Hackers Use Telegram Bot to Steal Banking Data

Researchers have discovered a new method for stealing users’ bank card information using the popular messaging app Telegram. According to CyberNews analysts, a chatbot tricks victims into handing over their sensitive details.

Experts report that the bot, known as OTP Bot, has learned to obtain one-time passwords (OTPs) sent by banks and other services as part of two-factor authentication, often within just a few minutes. The bot uses information from leaked databases found on the dark web to interact with users.

How the Scam Works

The most common scam technique used with OTP Bot is called “card linking.” The bot’s goal is to connect the victim’s bank card to a mobile payment app account. The victim’s money is then spent on purchasing gift cards from regular stores.

Importantly, the scammers never contact the victim directly. Instead, the bot communicates with the unsuspecting person and convinces them to provide the one-time password received from their bank.

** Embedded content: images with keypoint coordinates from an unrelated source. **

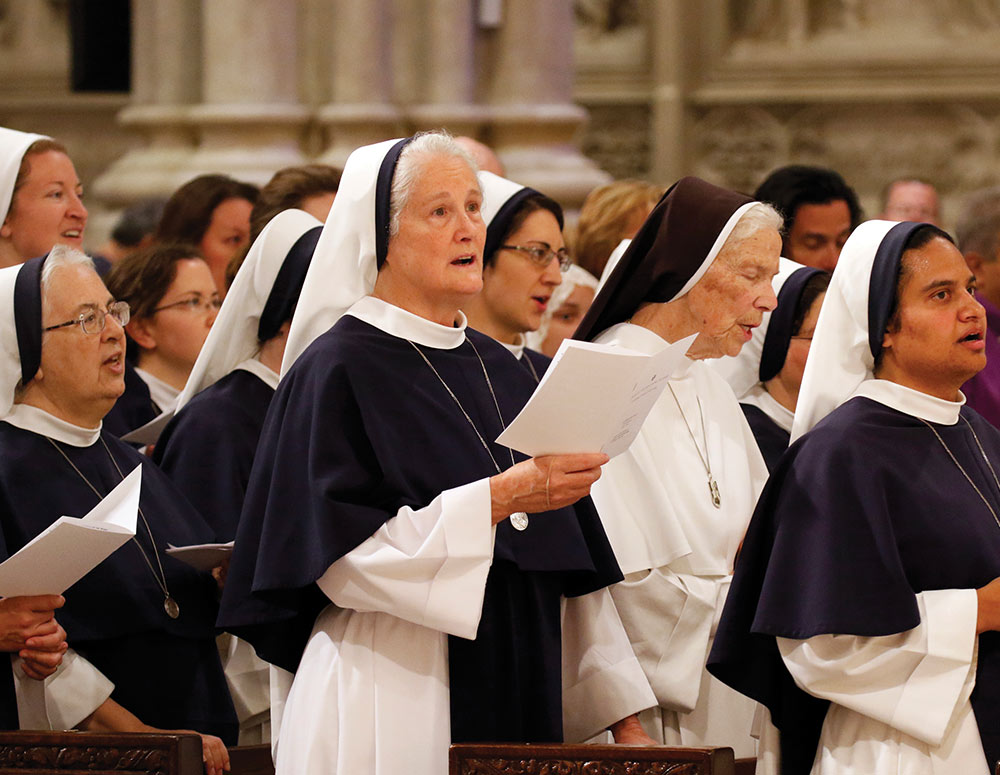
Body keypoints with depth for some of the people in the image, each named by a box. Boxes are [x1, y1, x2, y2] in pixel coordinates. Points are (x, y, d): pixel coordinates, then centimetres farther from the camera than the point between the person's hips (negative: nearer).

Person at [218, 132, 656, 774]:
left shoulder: (505, 375, 15)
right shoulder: (334, 372, -5)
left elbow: (574, 573, 16)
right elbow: (345, 554, -16)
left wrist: (624, 718, 11)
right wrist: (500, 498, -21)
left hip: (521, 710, 6)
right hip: (392, 716, -6)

This scheme closely resembles traditional phone scams, but now cybercriminals don’t even need to spend time talking to the victim. In addition to financial data, the attackers can also steal passwords and login credentials for various services.

Growing Popularity Among Cybercriminals

The bot is available to criminals through a subscription, which can be purchased in certain Telegram channels. Its user base has grown several times over in recent weeks, surpassing six thousand people. CyberNews analysts note that the model of renting out hacking tools is becoming increasingly popular.